A not-so-solid lake ice season

Alpine lake ice cover responds to a changing climate

Mountain lakes provide freshwater for roughly half the world's population. Yet a shifting climate could impact the reliability of this resource by altering the temperature patterns that govern lake conditions and influence lake biota.

Lake ice phenology, or the timing of lake ice cover, tell researchers how a lake is responding to climate shifts. But long-term data sets are necessary to track slow, imperceptible changes in alpine systems, scientists say.

A study by researchers affiliated with the U.S. National Science Foundation Niwot Ridge Long-Term Ecological Research site reported a 24-day decrease in lake ice cover duration in Green Lakes Valley, Colorado, since 1983. Earlier spring thaw dates (nine days earlier) and especially later autumn freeze dates (14 days later) contributed to the decrease in ice cover.

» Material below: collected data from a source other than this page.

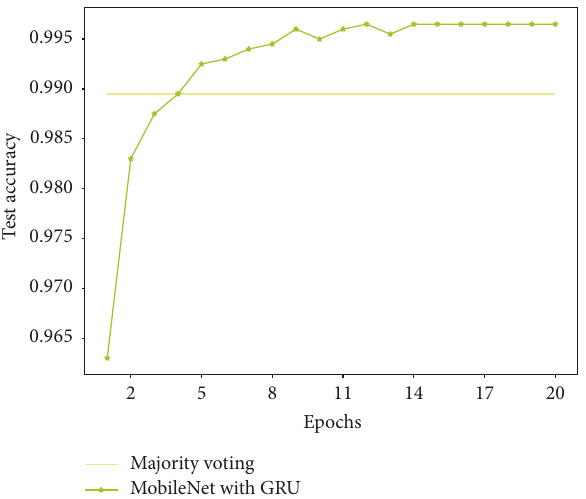
Figure 7: The test accuracy of C-RNN evolves as training advances.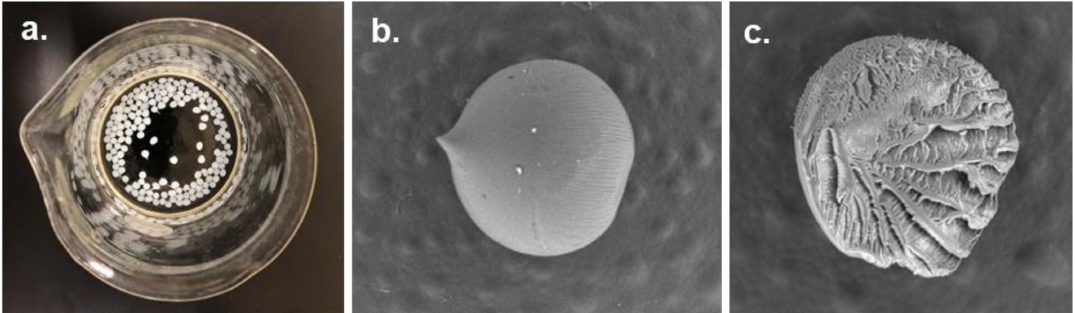
Figure 6. Cellulose beads (CBs) prepared by dropping technique. ( a ) CBs in a coagulation bath, ( b ) SEM micrograph of a CB, and ( c ) SEM micrograph of a CB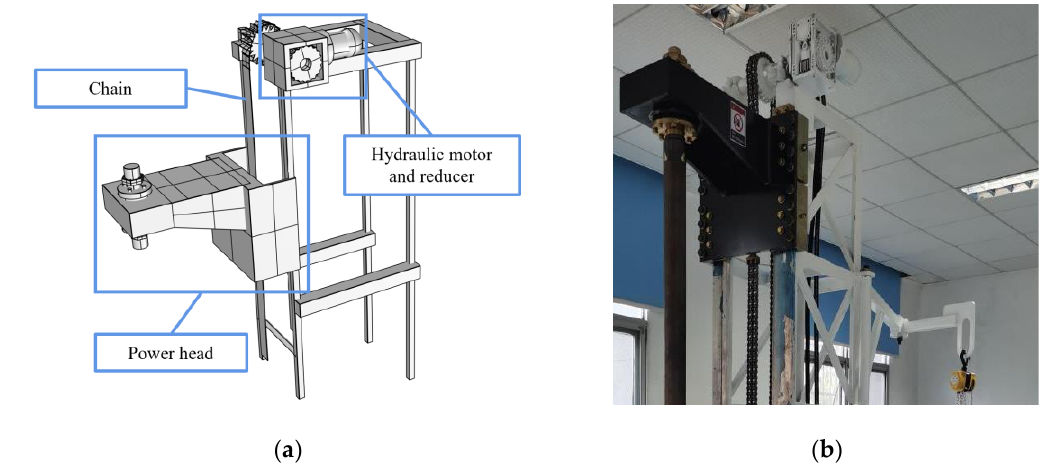
Figure 4. Model and physical drawing of the direct propulsion module. ( a ) Model drawing; ( b ) Physical drawing.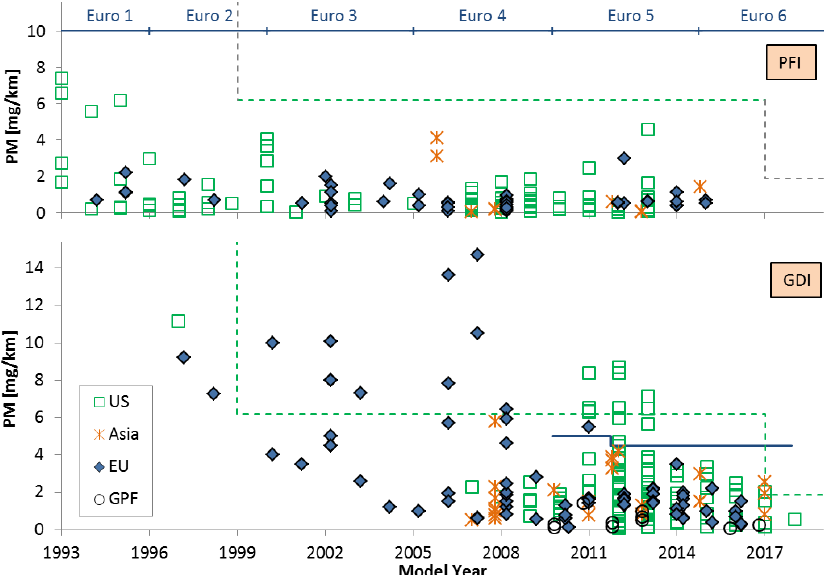
Figure 1. Particulate matter (PM) mass emissions for gasoline direct injection (GDI) (lower panel) and port fuel injection (PFI) (upper panel) vehicles. Solid line shows PM limits in EU for GDI vehicles. Dashed line shows the limits for gasoline vehicles (both GDI and PFI) in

That translates to 20% more open water time and represents an annual rate of ice cover loss that is approximately 50% faster than the Northern Hemisphere average. The results are published in Limnology and Oceanography Letters.

"One of our ideas is the 'extended summer,'" says Kyle Christianson of the University of Colorado Boulder and lead author of the study. "There's an earlier start to melting in the spring and later start to ice in the fall. A small increase in the extension of the open water season increases primary productivity, with far-reaching ecological implications."

Alpine lakes are not isolated systems; changes in these lakes likely indicate watershed-level changes, too. "The extended summer has led to terrestrial vegetation increases and some vertical movement of tree species, contributing to watershed-level shifts," says Christianson.

Such drastic seasonal shifts have social and ecological implications. Warmer, longer summers support more biological productivity, which requires water treatment facilities to re-think their purification processes.

Lake ice has been studied in Green Lakes Valley at the Niwot Ridge LTER site for 51 years, the longest-running high elevation dataset on lake ice globally. Christianson and collaborators studied five of the seven Green Lakes Valley lakes. They focused on a 36-year window in the data where all five lakes had continuous recordings of ice clearance and formation.